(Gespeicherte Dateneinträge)
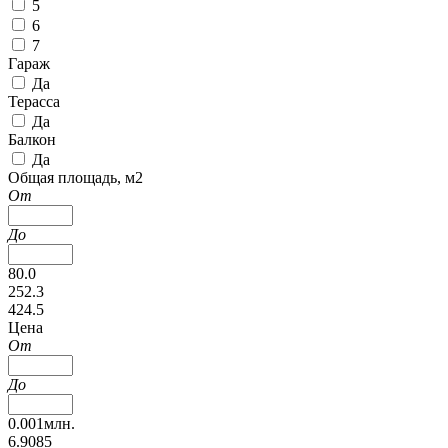
5
6
7
Гараж
Да
Терасса
Да
Балкон
Да
Общая площадь, м2
От
До
80.0
252.3
424.5
Цена
От
До
0.001млн.
6.9085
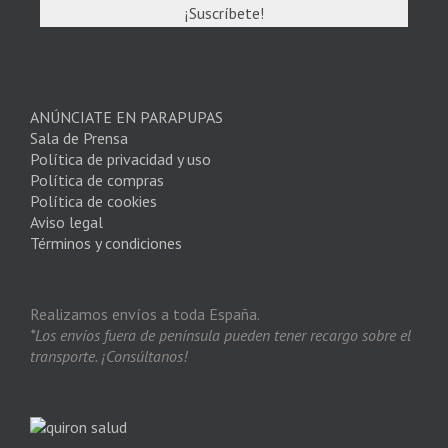
ANÚNCIATE EN PARAPUPAS
Sala de Prensa
Política de privacidad y uso
Política de compras
Política de cookies
Aviso legal
Términos y condiciones
Realizamos envíos a toda España.
*Los envíos fuera de península pueden tener recargo sobre el
transporte. ¡Consúltanos!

**Aufgabe:**
Schreib alle Zeilen oben wortgetreu ab. Lass dabei die Bilder weg.

**Lösung:**
5
6
7
Гараж
Да
Терасса
Да
Балкон
Да
Общая площадь, м2
От
До
80.0
252.3
424.5
Цена
От
До
0.001млн.
6.9085
ANÚNCIATE EN PARAPUPAS
Sala de Prensa
Política de privacidad y uso
Política de compras
Política de cookies
Aviso legal
Términos y condiciones
Realizamos envíos a toda España.
*Los envíos fuera de península pueden tener recargo sobre el
transporte. ¡Consúltanos!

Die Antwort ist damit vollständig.